В такой вот Вавилон к Евгению Яковлевичу Хазину приехали из Джамбульской области Надежда Яковлевна Мандельштам со своей старенькой матерью. Хазины действительно все были очень похожи внешне; но в худобе Евгения Яковлевича было своеобразное изящество, а Надежда Яковлевна, истощенная и истерзанная несчастиями, физической работой в колхозе, и до того не очень-то привлекательная, теперь вообще стала неотличимой от брата.
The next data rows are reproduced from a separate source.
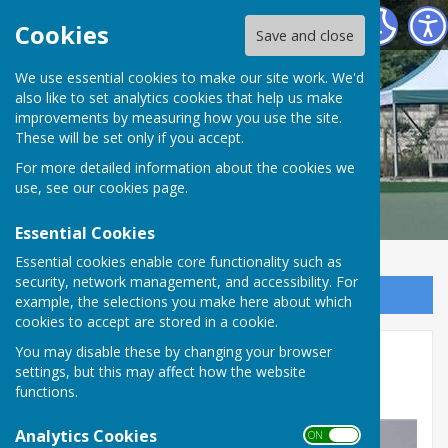
Malmesbury Bowls and Social Club
Cookies
Save and close
We use essential cookies to make our site work. We'd
also like to set analytics cookies that help us make
improvements by measuring how you use the site.
These will be set only if you accept.
For more detailed information about the cookies we
use, see our
cookies page
.
Essential Cookies
Essential cookies enable core functionality such as
security, network management, and accessibility. For
Sign up to our Email Alerts
example, the selections you make here about which
cookies to accept are stored in a cookie.
Stroud Valley Ladies Triples
You may disable these by changing your browser
settings, but this may affect how the website
Round 7
functions.
Analytics Cookies
ON OFF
Приезд на Жуковскую Хазиных, остроумно определенных Еленой Сергеевной "все на одно лицо", на самом деле означало печальное воссоединение семьи. Надежда Яковлевна Мандельштам была близкой подругой Анны Андреевны Ахматовой, она приехала к брату, надеясь на облегчение жизни. Но её ждала такая же тяжкая судьба и здесь: медленное угасание матери, голод, постоянный поиск заработка, отсутствие взаимопонимания с родными, их эгоизм... После отъезда Елены Сергеевны с балаханы Надежда Яковлевна ухаживала за больной Ахматовой в комнатке "колдуньи", как они называли Елену Сергеевну. В те дни она пишет их общему с Осипом Мандельштамом другу Борису Кузину: "Встреча с друзьями. Основное, конечно, Женя (Хазин. Н.Г.). Очень хорошо приняла Лена. Анна Андреевна - неузнаваема - так молода и хороша. Много стихов. Скоро выйдет книга. Стихи горькие и прекрасные. С этими хоть на смерть идти. ... Анна Андреевна говорила, что боялась думать о моем приезде, так хотела его. Но я, видно, тяжелая. Помните, какая я была болтунья. А теперь я с трудом говорю. Нужно какое-то громадное усилие, чтобы произнести слово".